(Saved data entries)
══════

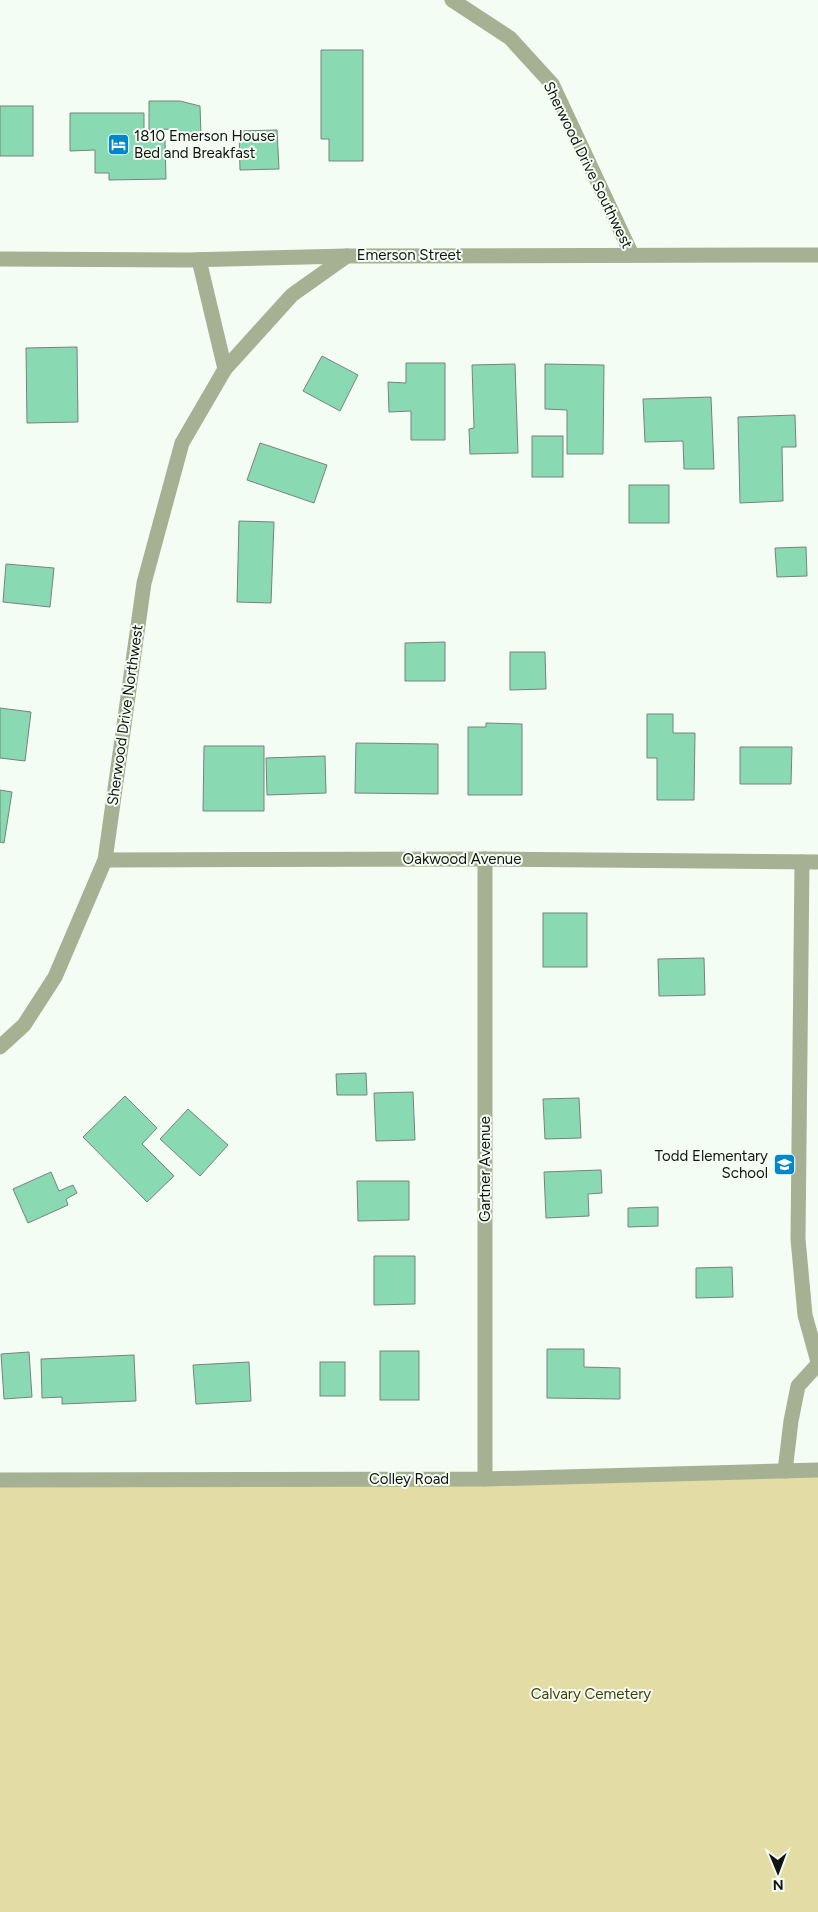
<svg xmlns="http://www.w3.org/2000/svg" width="818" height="1912" font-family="Figtree,sans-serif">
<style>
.green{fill:#e3dda5}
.building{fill:#89d9b3;stroke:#77837d}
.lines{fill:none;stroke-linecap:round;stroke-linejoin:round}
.minor{stroke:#a6b092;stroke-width:15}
.labels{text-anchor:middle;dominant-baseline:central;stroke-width:4;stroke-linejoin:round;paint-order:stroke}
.poi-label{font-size:15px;fill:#111410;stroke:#f4fdf3;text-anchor:start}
.street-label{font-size:15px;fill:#111410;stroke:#f4fdf3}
.park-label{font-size:15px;fill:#474003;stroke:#f4fdf3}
</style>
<rect width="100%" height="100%" fill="#f4fdf3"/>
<path class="green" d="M818 1470V1912H0V1480Z"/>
<g class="building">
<path d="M321 50H363V161H329V139H321Z"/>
<path d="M149 101H180L200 106 201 135H172V129L149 130Z"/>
<rect x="0" y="106" width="33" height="50"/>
<path d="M70 113H144V140H165L166 179 109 180V173H95V150L70 151Z"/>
<path d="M277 130 279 169 240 170 239 131Z"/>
<path d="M77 347 78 422 27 423 26 348Z"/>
<path d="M322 356 358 375 340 411 303 391Z"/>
<path d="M406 363H445V440H411V411L389 412 388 382 406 383Z"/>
<path d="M515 364 518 453 470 454 469 429 474 428 472 365Z"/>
<path d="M545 364 604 365 603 454H567V410L545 409Z"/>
<path d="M711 397 714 469H684L683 441 645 442 643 399Z"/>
<path d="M795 415 796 447H782L783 501 740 503 738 417Z"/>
<rect x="532" y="436" width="31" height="41"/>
<path d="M260 443 327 465 314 503 247 480Z"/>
<rect x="629" y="485" width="40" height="38"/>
<path d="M239 521 274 522 271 603 237 602Z"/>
<path d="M806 547 807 576 777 577 775 548Z"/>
<path d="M6 564 54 568 50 607 3 602Z"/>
<path d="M445 642V681H405V643Z"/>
<path d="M510 652H545L546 689 510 690Z"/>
<path d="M0 708 31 712 25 761 0 758Z"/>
<path d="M647 714H673V733H695L694 800H657V758H647Z"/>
<path d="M486 723 522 724V795H468V727H486Z"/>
<path d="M356 743 438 744V794L355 793Z"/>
<path d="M204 746H264V811H203Z"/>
<path d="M740 747H792L791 784H740Z"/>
<path d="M325 756 326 793 267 795 266 758Z"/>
<path d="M0 790 12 792 4 843 0 842Z"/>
<rect x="543" y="913" width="44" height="54"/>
<path d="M704 958 705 995 659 996 658 959Z"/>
<path d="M366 1073 367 1095H337L336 1074Z"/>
<path d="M413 1092 415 1140 376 1141 374 1093Z"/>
<path d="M125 1096 157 1128 142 1144 174 1176 147 1202 83 1137Z"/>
<path d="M579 1098 581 1138 545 1139 543 1099Z"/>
<path d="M188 1109 228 1145 200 1176 160 1139Z"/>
<path d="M601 1170 602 1193 588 1194 589 1216 546 1218 544 1172Z"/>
<path d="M51 1172 59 1191 73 1185 77 1193 66 1199 68 1205 28 1223 13 1189Z"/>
<path d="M357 1181H409V1220L358 1221Z"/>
<path d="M658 1207V1226L628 1227V1208Z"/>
<path d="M374 1256H415V1304L374 1305Z"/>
<path d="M732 1267 733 1297 696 1298V1268Z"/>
<path d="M547 1349H584V1367L620 1368V1399L547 1398Z"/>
<rect x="380" y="1351" width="39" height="49"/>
<path d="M29 1352 32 1397 4 1399 1 1354Z"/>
<path d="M134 1355 136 1401 62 1404V1397L42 1398 41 1359Z"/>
<path d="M249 1362 251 1401 196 1404 193 1365Z"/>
<rect x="320" y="1362" width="25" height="34"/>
</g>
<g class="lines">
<g class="minor">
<path d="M452 0 510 38 552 84 632 255"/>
<path d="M0 259 188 260 347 256 818 255"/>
<path d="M199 260 225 369"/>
<path d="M485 859V1479"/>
<path d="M105 860 485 859 818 862"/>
<path d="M802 862 798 1239 805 1315 818 1362"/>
<path d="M0 1047 24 1025 55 977 105 860 144 583 182 443 225 369 292 295 347 256"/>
<path d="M785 1471 791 1421 798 1386 818 1364"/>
<path d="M0 1480 485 1479 818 1470"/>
</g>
</g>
<defs>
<symbol id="hotel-square" viewBox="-11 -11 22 22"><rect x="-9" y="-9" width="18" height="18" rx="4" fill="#0086cd" stroke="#f4fdf3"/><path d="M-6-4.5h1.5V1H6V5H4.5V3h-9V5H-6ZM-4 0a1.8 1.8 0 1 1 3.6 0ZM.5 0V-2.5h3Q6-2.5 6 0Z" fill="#fff"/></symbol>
<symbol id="school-square" viewBox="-11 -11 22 22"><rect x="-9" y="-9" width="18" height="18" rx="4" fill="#0086cd" stroke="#f4fdf3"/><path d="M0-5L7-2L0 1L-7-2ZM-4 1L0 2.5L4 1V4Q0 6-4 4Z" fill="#fff"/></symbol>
</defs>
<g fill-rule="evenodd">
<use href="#hotel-square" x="106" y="132" width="25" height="25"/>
<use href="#school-square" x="772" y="1152" width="25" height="25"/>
</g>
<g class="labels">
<g class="poi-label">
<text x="134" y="136">1810 Emerson House<tspan x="134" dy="17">Bed and Breakfast</tspan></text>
<text x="768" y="1156" text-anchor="end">Todd Elementary<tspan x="768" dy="17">School</tspan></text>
</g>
<g class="street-label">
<text transform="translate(588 165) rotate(64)">Sherwood Drive Southwest</text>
<text x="409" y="255">Emerson Street</text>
<text transform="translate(125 715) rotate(-82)">Sherwood Drive Northwest</text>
<text x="462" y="859">Oakwood Avenue</text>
<text transform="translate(485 1169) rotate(-90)">Gartner Avenue</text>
<text x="409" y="1479">Colley Road</text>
</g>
<g class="park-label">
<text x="591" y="1694">Calvary Cemetery</text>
</g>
</g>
<g transform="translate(778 1872) rotate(179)" stroke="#f4fdf3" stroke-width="4" paint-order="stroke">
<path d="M0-4L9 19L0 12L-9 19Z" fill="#111410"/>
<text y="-8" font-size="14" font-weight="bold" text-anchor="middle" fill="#111410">N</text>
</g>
</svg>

══════

* Problem requirements
Using the entries, return every line where the word "lines" can be found.

* Solution for this problem
.lines{fill:none;stroke-linecap:round;stroke-linejoin:round}
<g class="lines">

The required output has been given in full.